▶ Given request: Count the lines in the data below that contain the string "left", treating uppercase and lowercase as different, and reply with only the number.

▶ Material:
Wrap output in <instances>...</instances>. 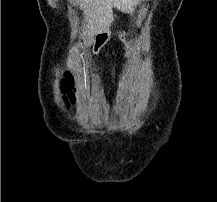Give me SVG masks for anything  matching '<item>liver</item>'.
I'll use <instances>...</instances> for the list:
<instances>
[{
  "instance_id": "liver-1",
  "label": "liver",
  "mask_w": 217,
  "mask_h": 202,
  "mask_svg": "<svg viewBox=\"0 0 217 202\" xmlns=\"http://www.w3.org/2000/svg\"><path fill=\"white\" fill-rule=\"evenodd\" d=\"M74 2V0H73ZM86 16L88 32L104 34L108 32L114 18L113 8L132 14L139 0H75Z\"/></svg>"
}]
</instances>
==
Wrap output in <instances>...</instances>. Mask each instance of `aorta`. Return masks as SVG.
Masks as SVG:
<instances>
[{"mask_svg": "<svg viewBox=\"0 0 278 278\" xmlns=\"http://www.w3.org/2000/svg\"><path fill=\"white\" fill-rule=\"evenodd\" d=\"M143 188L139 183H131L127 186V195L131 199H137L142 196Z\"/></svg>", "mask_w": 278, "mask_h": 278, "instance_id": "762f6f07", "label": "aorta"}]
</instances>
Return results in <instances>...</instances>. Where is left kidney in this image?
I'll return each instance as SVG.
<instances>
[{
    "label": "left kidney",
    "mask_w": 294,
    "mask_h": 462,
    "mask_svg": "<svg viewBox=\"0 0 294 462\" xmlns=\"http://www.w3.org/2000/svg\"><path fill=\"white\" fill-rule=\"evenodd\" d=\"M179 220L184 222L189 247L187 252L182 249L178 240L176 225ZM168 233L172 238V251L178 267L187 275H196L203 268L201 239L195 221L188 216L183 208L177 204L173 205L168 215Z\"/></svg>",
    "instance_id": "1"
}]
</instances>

▶ Answer in full: 2